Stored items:
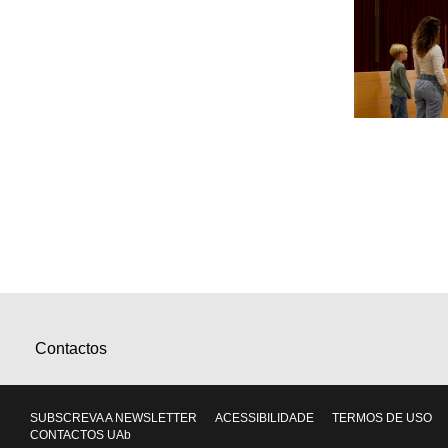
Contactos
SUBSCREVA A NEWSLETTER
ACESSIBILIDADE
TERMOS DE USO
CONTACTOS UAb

§ **EXERCISE**
The records above need retyping in full. Omit the pictures, and change nothing else.

§ **FINISHED EXERCISE**
Contactos
SUBSCREVA A NEWSLETTER
ACESSIBILIDADE
TERMOS DE USO
CONTACTOS UAb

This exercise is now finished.